What was and what will be

Aynne Valencia
4 min readMar 15, 2021

I love old houses. They are the places where the past and the present converge, where strangers somehow become linked through time with an invisible connection. I am into historic restoration and preservation. With each project, one uncovers a mystery, a story, a curiosity from the past. The renovation of a home turns into an unplanned archeological dig.

Today, while I was doing some work in a backyard, I saw the remnants of what used to be a fountain or a very elaborate bird bath. There were bits of carved concrete buried under thick, unruly, thorny blackberry and the protrusion of a decrepit base, tubing from a water pump.

I found a windchime caught up in overgrown bushes, the beautiful 100-year-old iron horse weathervane under some ivy. The basement has proven to be a wonderland of finds. I found a stash of metal flower buckets, loads of old tools and nails, a jaunty old hat from the 1930s in the basement workshop, and an old radio. I found a handmade tile in a cabinet; it now hangs in the kitchen as it probably did a long time ago when this was someone else’s home. There was a heart-shaped raw amethyst stone buried an inch deep under dirt in a flower bed. How did this get there, I wonder? While moving a box, I found a hidden compartment, and in it was a stash of ancient laundry tools: a rug beater, a washboard, and some very interesting wooden paddles used for hand-agitating the fabric in water. I cleaned and now hang these items proudly in my laundry room. We have not even ventured into the attic yet. Electrical work will eventually get us up there, but we will leave it our anticipated gift for now.

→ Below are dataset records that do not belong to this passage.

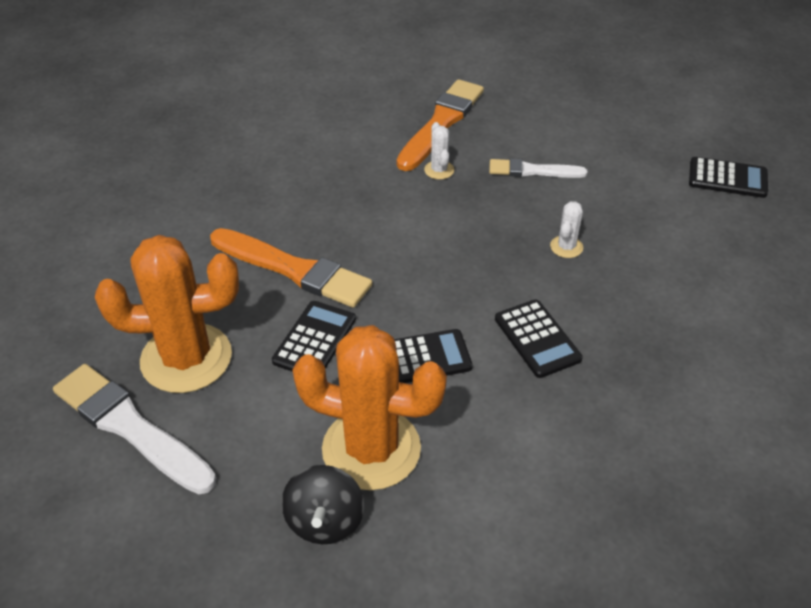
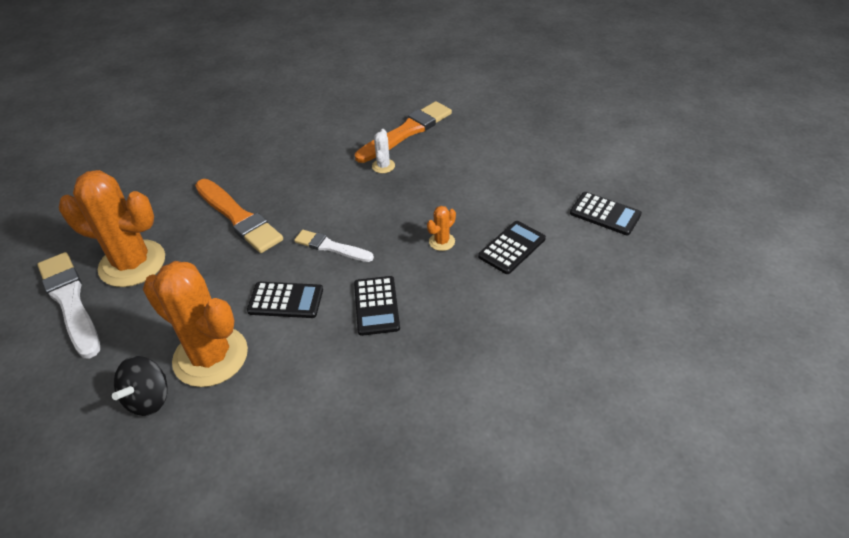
camera: 20 degrees right, 0 degrees up
(315, 340) = (221, 270): black calculator -> black calculator (512, 248)
(533, 171) = (452, 179): white brush -> white brush (331, 247)
(566, 247) = (442, 242): white cactus -> orange cactus

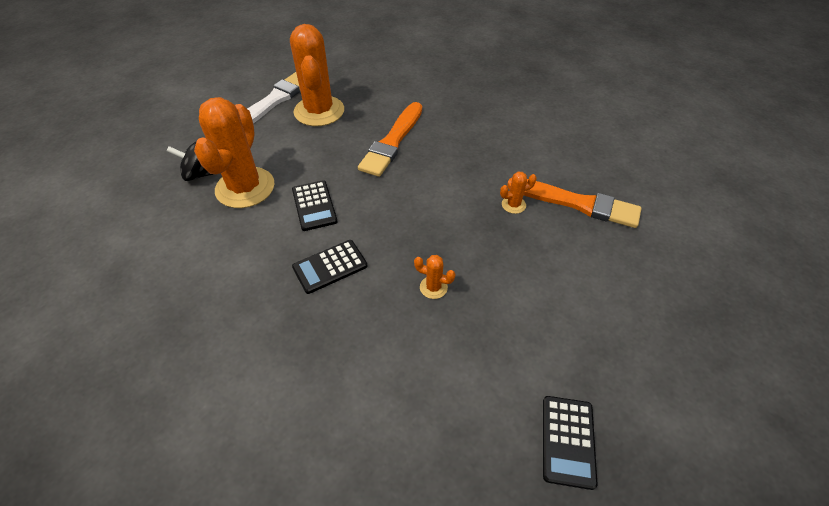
camera: 65 degrees right, 5 degrees up
(331, 247) = (387, 210): white brush -> none
(383, 166) = (513, 205): white cactus -> orange cactus
(512, 248) = (455, 353): black calculator -> none

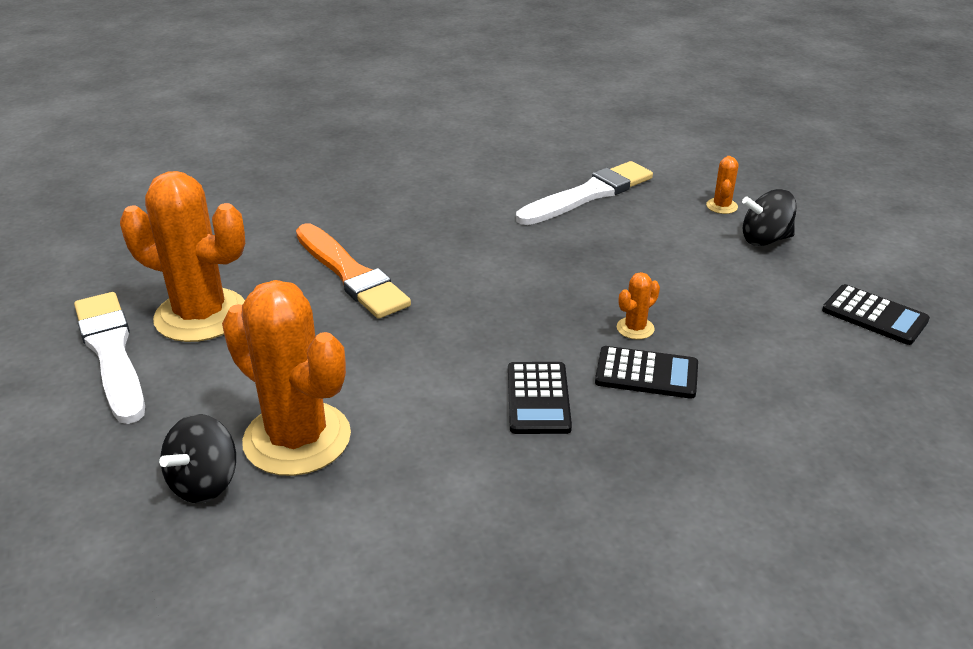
camera: 60 degrees left, 15 degrees down
(314, 206) = (408, 380): black calculator -> black calculator (646, 374)
(513, 205) = (555, 231): orange cactus -> orange cactus (721, 206)
(577, 203) = (588, 194): orange brush -> white brush
(616, 328) = (765, 239): none -> black spinning top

Most of these finds delight me, but some have made me sad—the old stone statue of a sleeping cat with an illegible name carved on it. I think about my beloved little pet, and my heart aches that someday she will no longer run around this yard. She will die, and so will I, like this beloved pet buried almost a century ago by someone who is now also sleeping forever somewhere.

Each time I find something, I wonder, who lived here? What did they do? In my mind’s eye, I can almost see the man in his basement workshop, listening to that old radio. What did he do there? How long did he live here?

I think about the person struggling with those cumbersome laundry tools, pulling up her long skirts. What did the yard look like then? Did she pause to listen to the church bells when they ring every hour as I do now? Did she smell the pines, hear the creek and feel the wind and love this place as much as I am starting to?

I obsess about each restoration detail. I want to match the door stopper on the back door hardware with a replica of the original ones on the front door. I spend hours on the weekend pursuing exterior lighting and then changing my mind. I advocate saving old windows instead of ordering new ones. I order screen doors and then wonder if they are period-appropriate. I daydream about replacing the 1980s-era linoleum and installing beehive tile.

The most significant point of contention is what color to paint the exterior. Painting the exterior of a historic home is a tremendous job and expense. The paint color is not something I am willing to make a mistake. So I stare at paint chips, research colors, and survey the town to see other colors people have in their homes. Today, I banged a rake into the side of the house. Some paint flaked off, and the most lovely celadon green was under it. Choosing the color to paint the house is now so simple. It will be what it was.

Restoration is not about the latest trends, our personal preferences, or what everyone else is doing. Restoring is about celebrating the home and getting it close to its original state—where the past harmoniously communes with the present and is preserved for the future. We don’t need to tear down walls or add additional floors to leave our mark on this space. We do it with each seed we plant, each layer of paint we go, each nail we hammer, each tiny bit of glitter that absently falls from a birthday card. We do it with the love and care we take with being stewards and respecting history. Preserving beauty and history is a gift to the future. We were here, just as the others who painted this house were, and the next person who finds this home’s treasures will be.